Saturday, April 14, 2007

Remembering Alex



For S., with thanks

Last night, more than 50 comrades gathered to commemorate the 25th anniversary of the passing of a mate and comrade.

That mate was Comrade Alex, who was shot and killed on the Cooper Pedy opal fields on April 14, 1982.

Alex was one of the first of our generation of youthful Marxist-Leninists who, in the late 1960’s, rallied to the call of the Party and united to fight capitalism and imperialism.

Alex stood out. For a start, he was a tall bloke (first from right in photo above, looking at camera), but his presence went beyond his height. He could light up a room with his dry sense of humour, his famous one-liners and ascerbic wit.

Alex was a practical bloke and made the smoke bombs for demos, handing out recipes for molotovs and generally looking for ways to push the envelope against the coppers. If they were there taking photos of marchers, Alex was there taking photos of them.

One of the coppers who specialised in harassing young left-wing opponents of the US imperialist war of aggression against Vietnam was "Curly" Marshall. "Curly" wasn’t big for a copper, but he let us know that he was on our tail night and day, often brushing past us in a pub and asking casually about something we had said or done the previous day.

One of those at the commemoration recalled how he had been helping Alex with an offset printer one day when "Curly" and another Special Branch copper arrived and started niggling Alex, trying to bait him into saying or doing something to warrant an arrest. For over half an hour this kept up, with Alex keeping his cool throughout, defusing their antagonism with his humour until they left.

When the situation was in his favour, Alex wasn’t quite the gentleman as far as the cops went. A number of them wore bruises that corresponded to the shape of Alex’s big knuckles after having rashly waded into lines of anti-war demonstrators.

Unfortunately for Alex, he was very much influenced by one particular friend who had a dominant personality and a tendency to commit a few too many political mistakes. One of those mistakes was not taking the women’s movement seriously. But there were other major errors on this friend’s part too. The straw that broke the camel’s back was when the friend arrived a day late for a conference of the Worker-Student Alliance, entered disruptively, refused to heed warnings of the Chair, and responded to a female comrade with "I think you might find the dictatorship of the proletariat a bit too physical". In the end it was decided that the friend and Alex should be expelled from a particular organisation which expected a higher level of discipline and understanding.
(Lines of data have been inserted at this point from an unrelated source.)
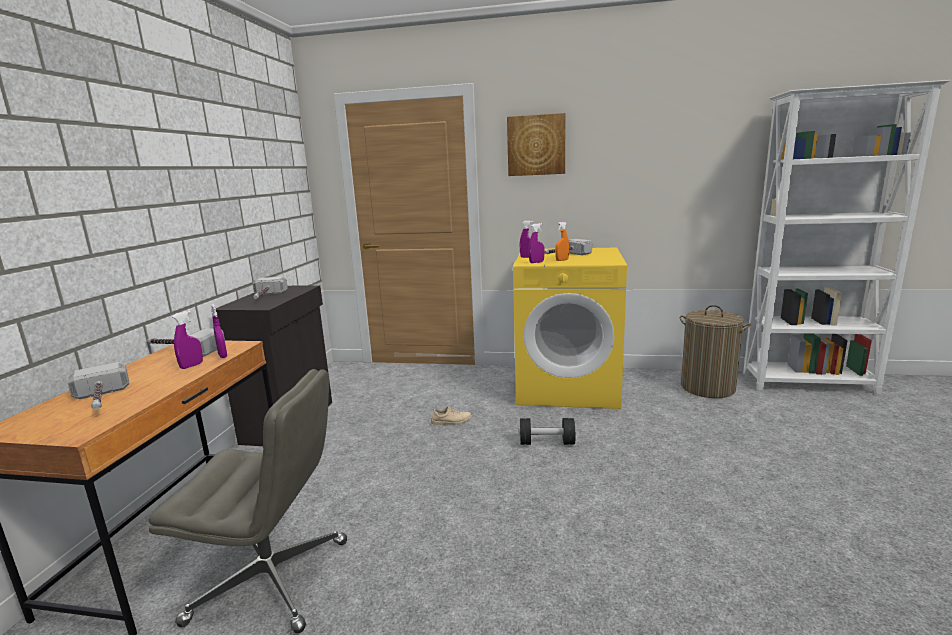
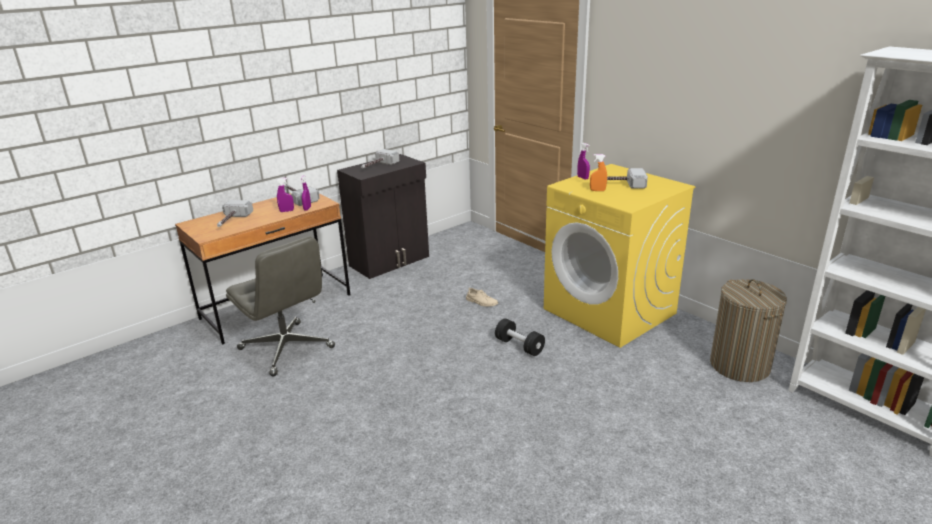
camera: 40 degrees right, 10 degrees up
(536, 145) = (636, 60): picture -> none
(536, 262) = (572, 187): purple spray bottle -> none

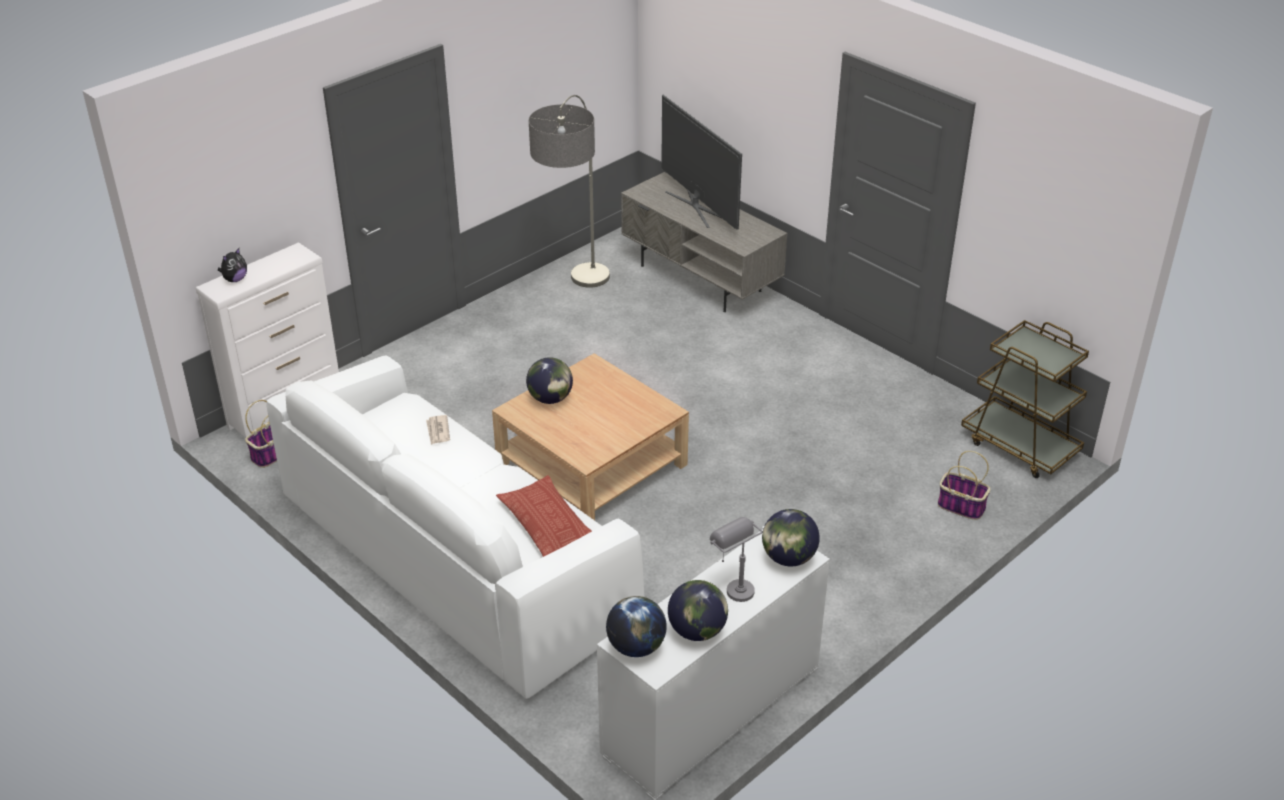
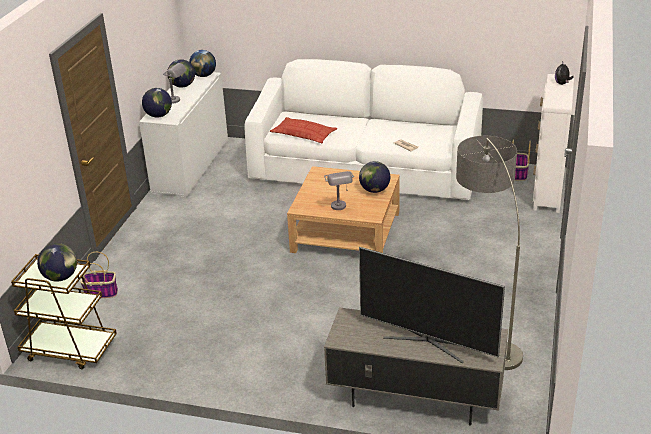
camera: 150 degrees right, 5 degrees down
(619, 390) = (340, 209): none -> grey table lamp
(1027, 345) = (61, 277): none -> globe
To the friend, this was water off a duck’s back; to Alex, it was devastating. He had not thought that silly behaviour could carry such consequences, and he wept as the decision was delivered.

Within WSA, it was only the friend who was expelled. Alex bounced back and continued to make his valuable contributions to the revolutionary socialist movement.

However, it was clear that Alex was a marked man in Adelaide and that the cops would make it difficult for him to keep a job and provide for the family that he was building.

So Alex left for Cooper Pedy, a frontier town in the outback where law and order was pretty much provided by the miners themselves.

Alex had some success and started building a small business. Despite the remoteness of Cooper Pedy from Adelaide, Alex remained devoted to the cause of the people. I remember when WSA members at the big Chrysler plant in Adelaide were involved in a rank and file dispute with the management. There had been a strike, an occupation, and several arrests. Alex sent down two thousand dollars to the rank and file to help see them through the dispute, a characteristically selfless act of genuine commitment.

Those of us who met yesterday to remember Alex – and there were some from interstate and overseas – did so with great love and respect for the man.

He died too young in a lawless town.

He left a gap in all of our lives, and it was fitting that Henry Lawson’s poem "The Glass on the Bar" should have been read in his memory:

Three bushmen one morning rode up to an inn,
And one of them called for the drinks with a grin;
They’d only returned from a trip to the North,
And, eager to greet them, the landlord came forth.
He absently poured out a glass of Three Star,
And set down that drink with the rest on the bar.

"There, that is for Harry," he said, "and it’s queer,
‘Tis the very same glass that he drank from last year;
His name’s on the glass, you can read it like print,
He scratched it himself with an old piece of flint;
I remember his drink – it was always Three Star" –
And the landlord looked out through the door of the bar.

He looked at the horses, and counted but three:
"You were always together - where’s Harry?" cried he.
Oh, sadly they looked at the glass as they said,
"You may put it away, for our old mate is dead;"
But one, gazing out o’er the ridges afar,
Said, "We owe him a shout – leave the glass on the bar.

They thought of the far-away grave on the plain,
They thought of the comrade who came not again,
They lifted their glasses, and sadly they said:
"We drink to the name of the mate who is dead."
And the sunlight streamed in, and a light like a star
Seemed to glow in the depth of the glass on the bar.

And still in that shanty a tumbler is seen,
It stands by the clock, ever polished and clean;
And often the strangers will read as they pass
The name of a bushman engraved on the glass;
And though on the shelf but a dozen there are,
That glass never stands with the rest on the bar.